Cuando guardé silencio durante cuarenta años, nadie preguntó por qué callaba.
Las preguntas comenzaron el día que decidí publicar mi libro.
El día que, por fin, me liberé. Entonces aparecieron palabras como rencor, venganza o resentimiento.
También hubo quien insinuó que, después de cuarenta años, alguien puede hablar para conseguir un minuto de notoriedad. Siempre me ha parecido una idea tan cómoda como poco creíble. Hay una cierta mezquindad en atribuir al deseo de protagonismo aquello que, en realidad, suele ser el final de un silencio demasiado largo. Como si alguien fuera capaz de cargar durante cuatro décadas con una historia así para disfrutar de unos minutos de atención. Hay sospechas que retratan mucho mejor a quien las formula que a quien las recibe.
Quizá seguimos sintiéndonos más cómodos examinando al mensajero que mirando de frente el mensaje. Es más fácil poner bajo sospecha a quien destapa una realidad incómoda que preguntarse cómo fue posible que esa realidad existiera.
Alguien comete un abuso.
Alguien tiene el valor de comunicarlo.
Empieza el silencio.
Pasan los años.
La persona consigue reconstruirse, comprender lo vivido y contarlo, ya no como una herida abierta, sino como una vivencia.
Y entonces el silencio cambia de forma.
Se convierte en descrédito. En sospecha. En escándalo.
Como si resultara más incómodo quien habla que aquello que tuvo que soportar.

Si alguien está viviendo hoy una situación parecida, me gustaría decirle algo que a mí nadie me dijo. No permitas que nadie te convenza de que el silencio convierte lo sucedido en menos cierto.

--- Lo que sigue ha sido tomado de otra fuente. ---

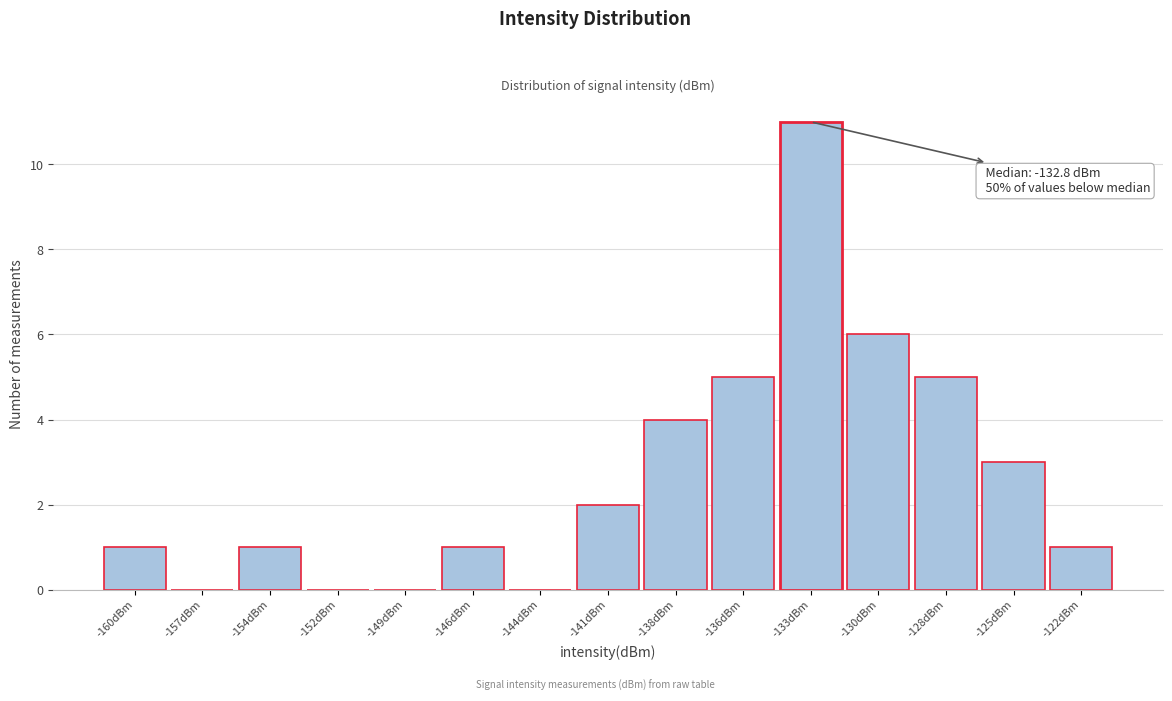

Which range on the x-axis has the tallest bar?

-134.5 to -131.5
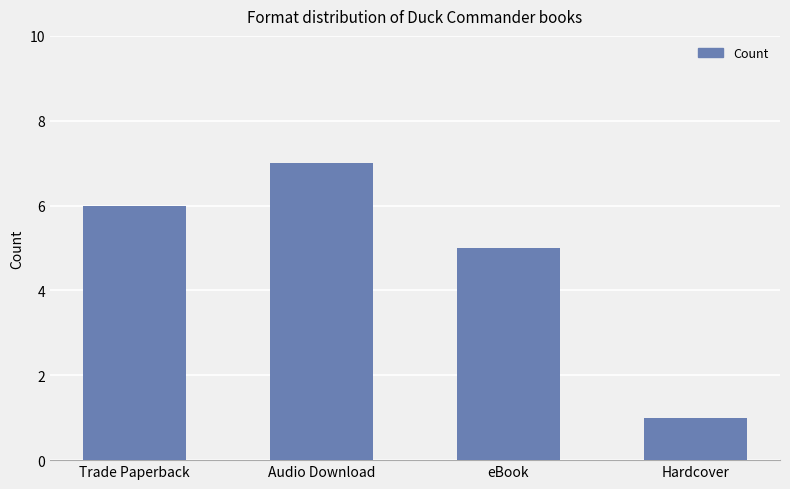

Where is the data nearest to the value 4?

eBook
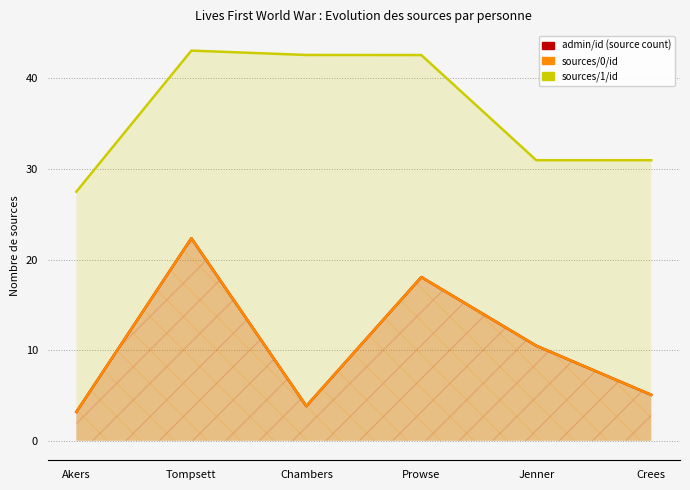

What is the label of the 3rd point from the right?

Prowse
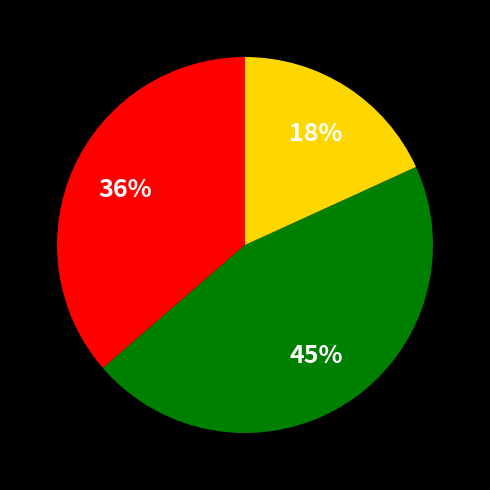

Does any single category account for the majority?

No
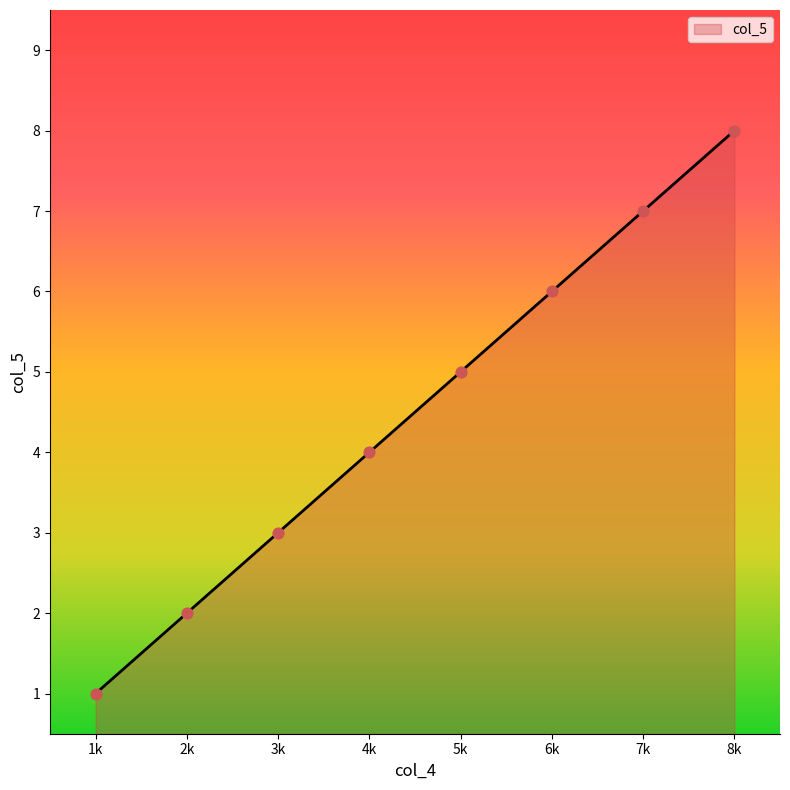

Approximately how many times larger is the value at 8k compared to 7k?

1.1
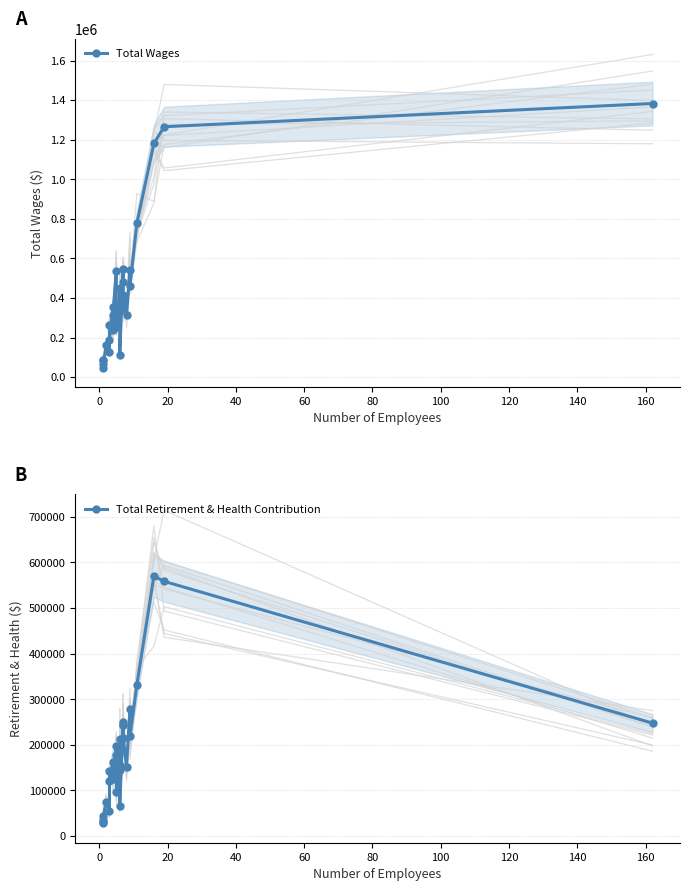

Reading right to left, list all the values displayed in this chart.

Total Wages: 1382694	1265351	1180683	776363	461899	543015	314048	387789	417343	480846	547717	109688	332392	450547	349875	251959	362758	537882	313219	237732	352058	189695	264830	125342	161611	44048	65701	84545	85937
Total Retirement & Health Contribution: 247508	558592	569946	330705	218163	279400	152252	215843	243866	243651	250284	64852	143792	213108	156070	95546	176717	197366	135526	125301	163010	119632	141386	55314	74180	35979	28548	30698	42653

Si hoy puedes hablar, habla. Si hoy puedes denunciar, denuncia. Y si hoy no puedes hacerlo, no te culpabilices. Guarda pruebas. Escribe lo ocurrido. Cuéntaselo a alguien de confianza. No permitas que el tiempo borre tu propia verdad. No esperes cuarenta años como tuve que esperar yo.
El silencio también pasa factura.
Y esa factura no siempre llega al corazón. A veces llega al sueño, a la ansiedad, a las relaciones… y también al bolsillo.
Hablar no siempre cambia el pasado. Pero puede cambiar tu futuro. Y quizá evitar que otra persona tenga que recorrer el mismo camino.
Porque el problema nunca fue que alguien hablara.
El problema fue que hubo demasiados dispuestos a apoyar el silencio.
El silencio nunca protegió a la verdad.
Solo protegió a quienes tenían más poder que ella.
No matamos al mensajero para proteger la verdad.
Lo matamos para no tener que mirarla.